Default and Workaround Behavior
The changes potentially affect any ActiveX control loaded using an , , or tag within a page. There are two possible tracks: a default track that applies to existing code, and a workaround track that avoids the problem, but in most cases will require recoding.

In the default track, ActiveX objects loaded by a page will not be interactive unless the user clicks on them. Going forward, these objects will load in an “inactive” state, meaning they will accept programmatic input but not user input. To activate a control, a user must click on it. When users hover the mouse over an inactive object, they’ll see a message telling them to click to activate the object.

In contrast, the workaround involves loading ActiveX objects via an included external script (JScript/JavaScript or VBScript) file. Such indirectly loaded objects will be active immediately?in other words, they’ll act just as they do now, and will not require users to click to activate them. Objects loaded into applications through a hosted WebBrowser control are unaffected by the change, although you can force them to act just like IE (load in an inactive state) by setting a flag or adding your application’s name to a specific registry key. For more information see the MSDN documentation page Activating ActiveX Controls.

Get Ready to Recode
On the face of it, Microsoft’s current default solution, forcing users to click to activate embedded controls, seems like a reasonable workaround. It’s worth noting that Microsoft has seemingly taken its play directly from the PTO reexamination results, where an application using that concept was submitted as prior art, but specifically rejected by the PTO. The default solution manages to avoid the concepts covered by the patent and also avoid the onerous dialog message that was the hallmark of Microsoft’s first proposed workaround, and to which so many people objected.; however, even that default behavior doesn’t match users’ expectations. Users expect their content to run properly without clicking?and to make that happen, developers will need to recode millions of Web pages to load the ActiveX controls via an external script file, so it will run without requiring an activating click.

It’s also worth noting that Eolas hasn’t yet sued any other browser manufacturer, which means that yet more millions of pages will be written that don’t circumvent the patent, potentially leading to more lawsuits and yet another costly round of redevelopment.

If Eolas decides never to pursue other browser manufacturers, then it’s possible that those manufacturers may license Eolas’ patent, or develop a different workaround to avoid patent infringement. Unless they maintain support for or adopt Microsoft’s solution, developers may end up maintaining two different page versions. But we’ve been there, done that; multiple page versions have incurred huge maintenance and development costs, and incalculable losses of customer revenue and goodwill due to page errors. Creating a new need for multiple page versions would constitute a big step backward toward the browser incompatibilities of the late ’90’s.

Left Holding the Bag
Of course, there’s another possibility.
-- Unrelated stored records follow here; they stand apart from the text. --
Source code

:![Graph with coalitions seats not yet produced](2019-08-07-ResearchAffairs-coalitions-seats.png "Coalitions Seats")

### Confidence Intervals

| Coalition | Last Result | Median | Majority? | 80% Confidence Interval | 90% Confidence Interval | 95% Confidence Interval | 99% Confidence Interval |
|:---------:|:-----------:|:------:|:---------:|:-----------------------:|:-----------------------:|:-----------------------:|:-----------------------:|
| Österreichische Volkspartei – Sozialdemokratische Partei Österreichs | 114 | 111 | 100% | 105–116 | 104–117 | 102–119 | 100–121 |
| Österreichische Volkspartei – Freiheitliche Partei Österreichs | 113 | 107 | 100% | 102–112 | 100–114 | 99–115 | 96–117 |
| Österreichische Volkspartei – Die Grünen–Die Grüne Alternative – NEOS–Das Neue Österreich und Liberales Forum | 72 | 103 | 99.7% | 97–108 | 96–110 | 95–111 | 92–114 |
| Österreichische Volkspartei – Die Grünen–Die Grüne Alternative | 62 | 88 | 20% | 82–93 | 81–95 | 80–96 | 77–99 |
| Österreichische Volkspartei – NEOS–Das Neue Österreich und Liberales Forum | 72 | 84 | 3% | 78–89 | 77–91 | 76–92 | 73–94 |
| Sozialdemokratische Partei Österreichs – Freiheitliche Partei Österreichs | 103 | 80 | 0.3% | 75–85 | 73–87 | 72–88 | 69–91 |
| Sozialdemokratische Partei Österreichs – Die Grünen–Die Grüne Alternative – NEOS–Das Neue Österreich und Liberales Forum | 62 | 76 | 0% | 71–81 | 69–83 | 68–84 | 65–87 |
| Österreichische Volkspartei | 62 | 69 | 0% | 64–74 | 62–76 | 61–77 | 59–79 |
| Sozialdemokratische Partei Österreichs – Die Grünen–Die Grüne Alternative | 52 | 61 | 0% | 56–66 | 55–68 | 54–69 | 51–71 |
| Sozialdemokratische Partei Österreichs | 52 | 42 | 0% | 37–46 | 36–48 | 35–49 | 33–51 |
Microsoft and other browser manufacturers could accept the ruling, and license the technology from Eolas, which would avoid all this clicking and recoding. But by making this announcement, Microsoft has let us know that it doesn’t care about how much work you have to do, nor does it care about the millions of users who will be inconvenienced by the changes.

The outcome of the lawsuit is clear. There are two winners. Eolas wins because the patent was upheld, meaning the multimillion dollar lawsuit award has a much better chance of being upheld as well. Microsoft wins because by making some minor changes to its browser code, it avoids having to spend yet more millions to license an idea that should not have been patentable to begin with. But make no mistake: You lose.